2. You could wind up with more costly care

Even if you don’t pay interest on your charges, a medical credit card could cause you to get pricier care than you needed. A 2023 CFPB report found that medical credit card companies sometimes market their products to providers with the promise that they’ll be able to offer more expensive treatments.

For example, one medical finance company advertised to providers that its credit product “gives you, the business owner, the power to upsell and increase your sales” if someone doesn’t want to pay the full upfront amount for a treatment.

3. You lose credit reporting protections

When you owe money directly to a healthcare provider or hospital, the debt won’t appear on your credit report until it’s at least six months delinquent due to recent credit reporting changes. Medical collections of less than $500 no longer appear on credit reports, either.

But medical debt becomes credit card debt when you charge it to a credit card — be it a medical credit card or a regular credit card. Once you use a credit card, you lose the reporting protections that apply to medical debt. Charges you make to a medical credit card have the same impact on your credit score as any type of credit card debt.

Alternatives to medical credit cards

It’s essential to take care of your health, and sometimes a medical credit card can be the best way to pay for the treatment you need. But be sure you consider the alternatives.
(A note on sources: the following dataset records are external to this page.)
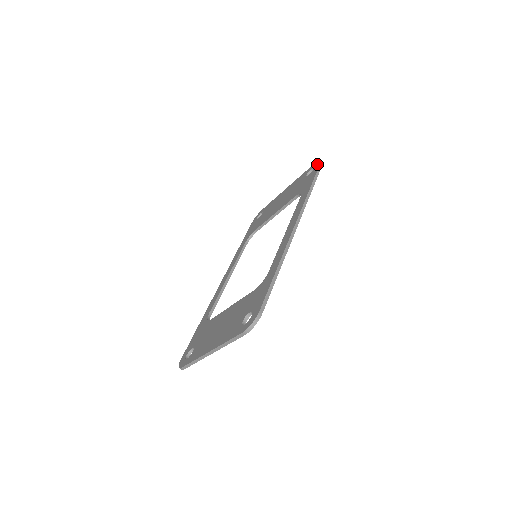
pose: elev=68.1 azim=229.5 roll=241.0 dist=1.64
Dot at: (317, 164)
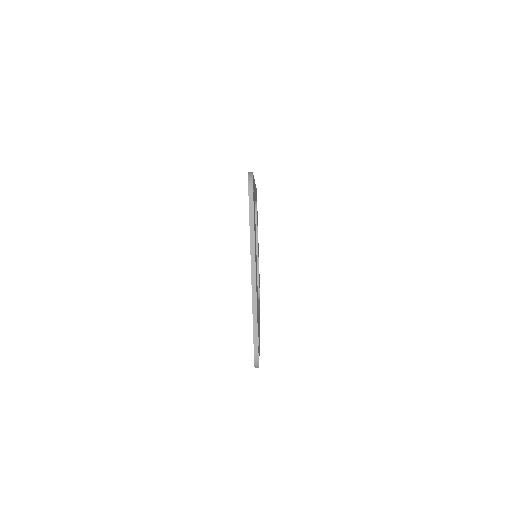
Dot at: occluded
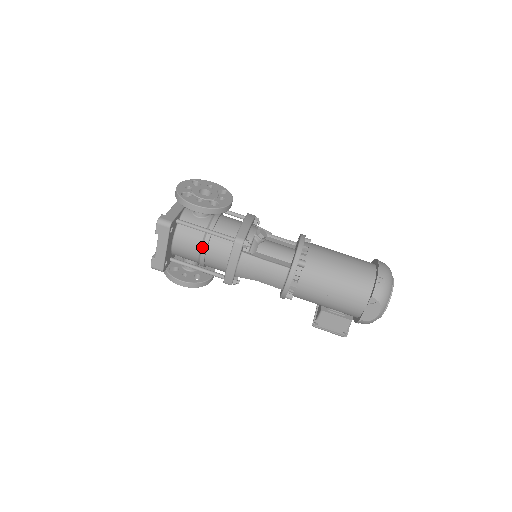
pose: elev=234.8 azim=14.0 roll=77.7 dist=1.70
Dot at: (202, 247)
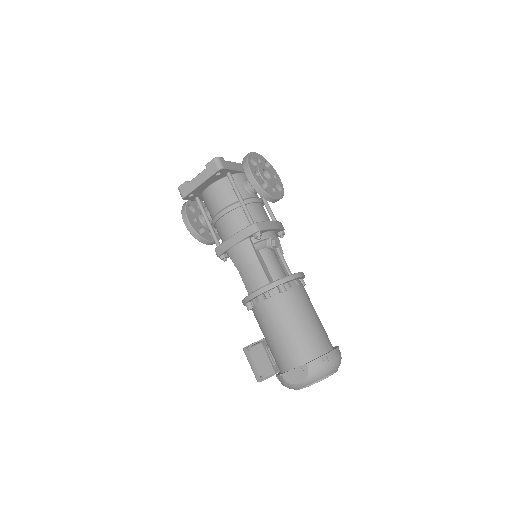
Dot at: (226, 208)
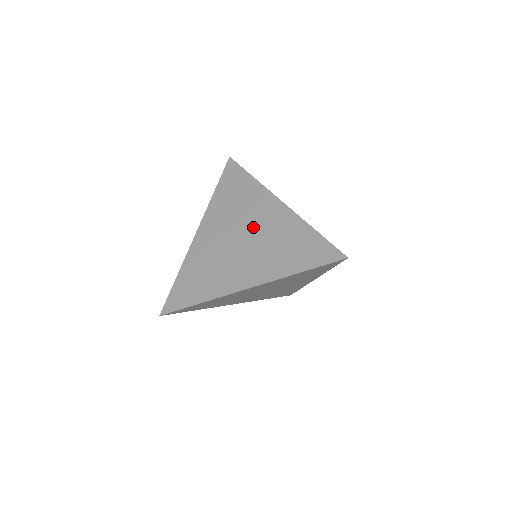
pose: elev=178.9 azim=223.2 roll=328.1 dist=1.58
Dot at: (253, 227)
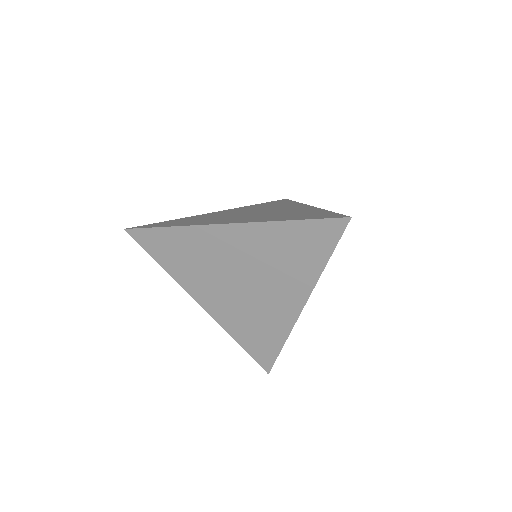
Dot at: (270, 210)
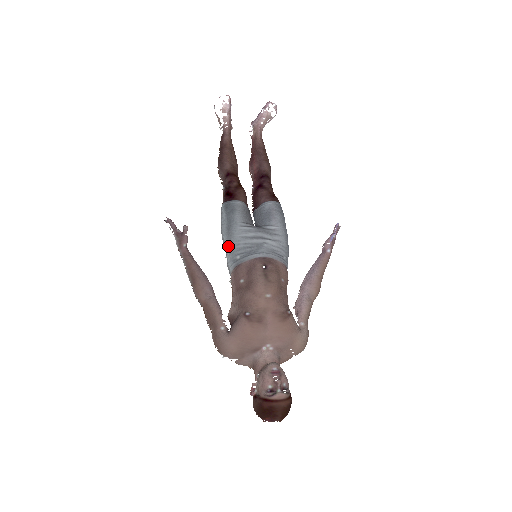
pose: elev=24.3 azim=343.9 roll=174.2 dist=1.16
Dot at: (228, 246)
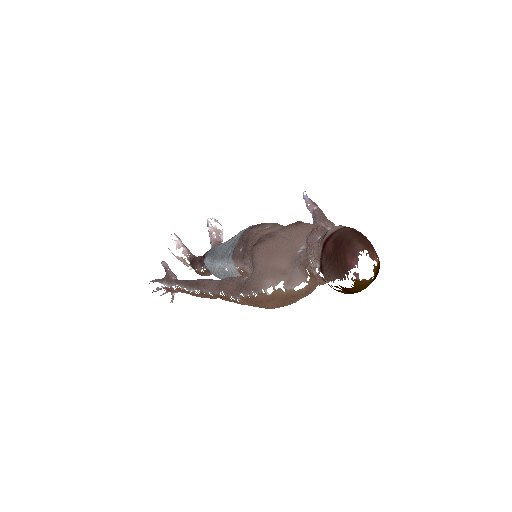
Dot at: (219, 260)
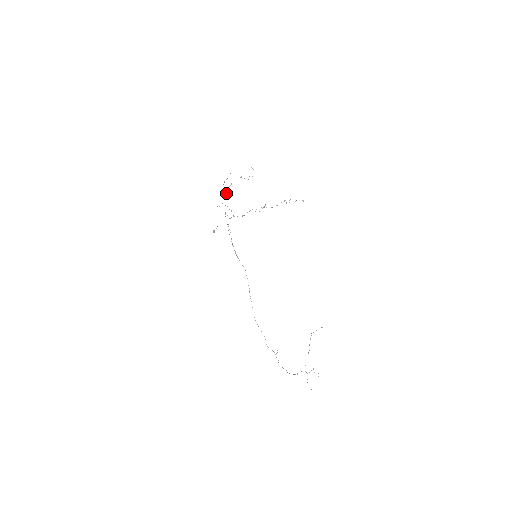
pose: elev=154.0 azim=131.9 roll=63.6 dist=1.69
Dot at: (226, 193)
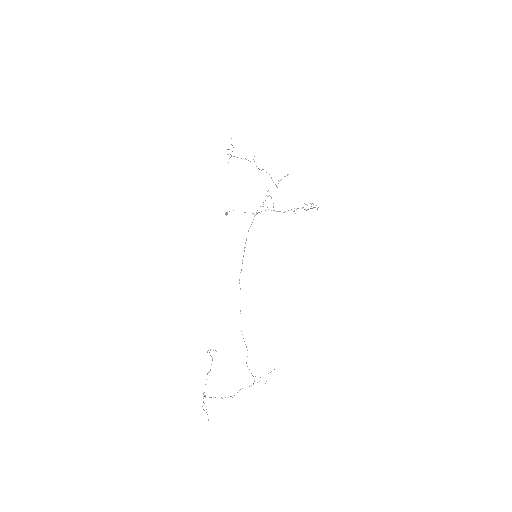
Dot at: occluded
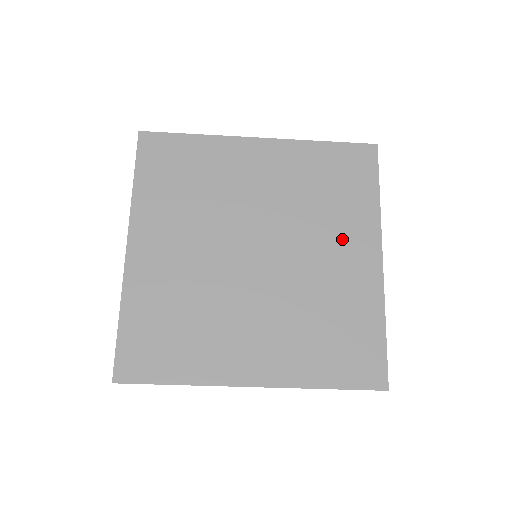
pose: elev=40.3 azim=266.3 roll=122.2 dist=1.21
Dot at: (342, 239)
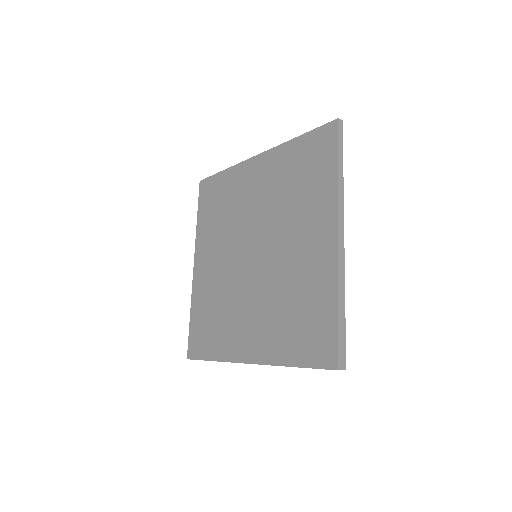
Dot at: (307, 226)
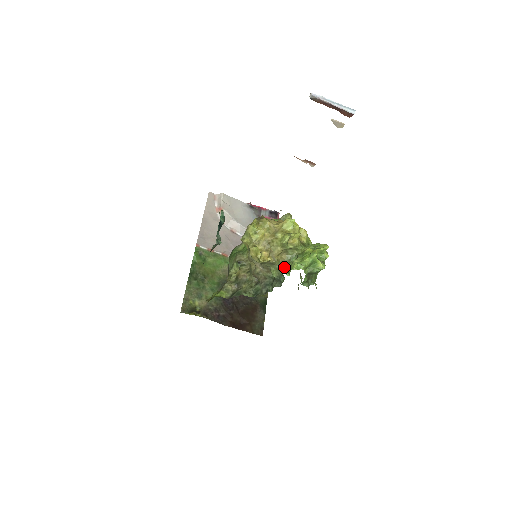
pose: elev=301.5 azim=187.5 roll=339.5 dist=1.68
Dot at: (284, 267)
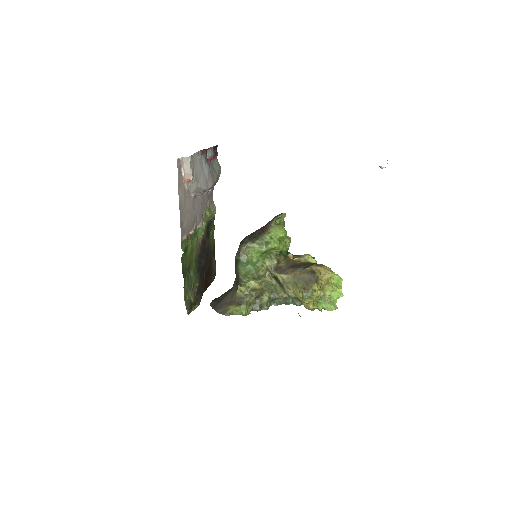
Dot at: (320, 305)
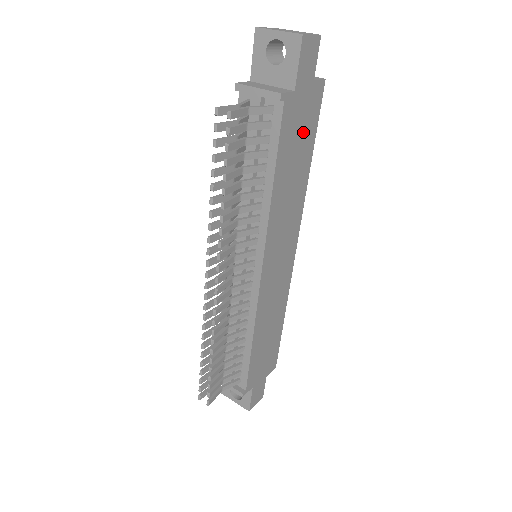
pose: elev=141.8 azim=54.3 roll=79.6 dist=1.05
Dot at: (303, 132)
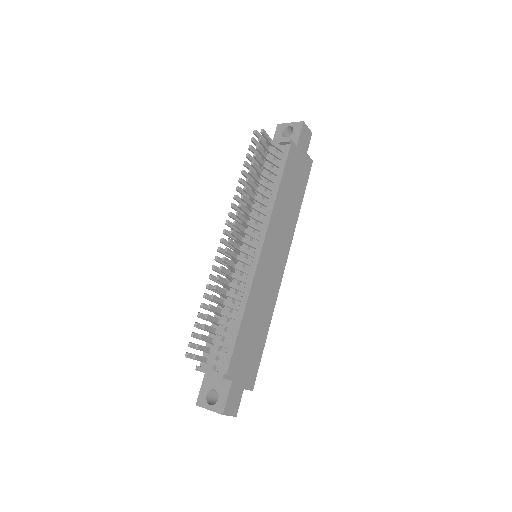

If you have health insurance, be sure you’ve contacted your insurance company to find out whether it’ll cover any of the cost. You can appeal the decision if your insurer refuses to pay for a service that you believe should be covered.

Also discuss whether you can work out a payment plan directly with your provider. This option is less widely available than it used to be, as many providers are steering patients who can’t afford to pay upfront toward third-party medical credit cards and payment plans, but it’s still worth asking. If you have a large hospital bill, you’re more likely to be able to work out a payment plan directly through the hospital, as many offer patient assistance programs.

Finally, if you need to pay with credit, be sure to compare your options. If you’re not sure whether you’ll be able to pay off a medical credit card before the no-interest period ends, you may be better off paying with a regular credit card with a temporary 0% APR. Once interest starts to accrue, the rates on a regular credit card are typically lower than you get with medical credit cards, plus you can avoid deferred interest.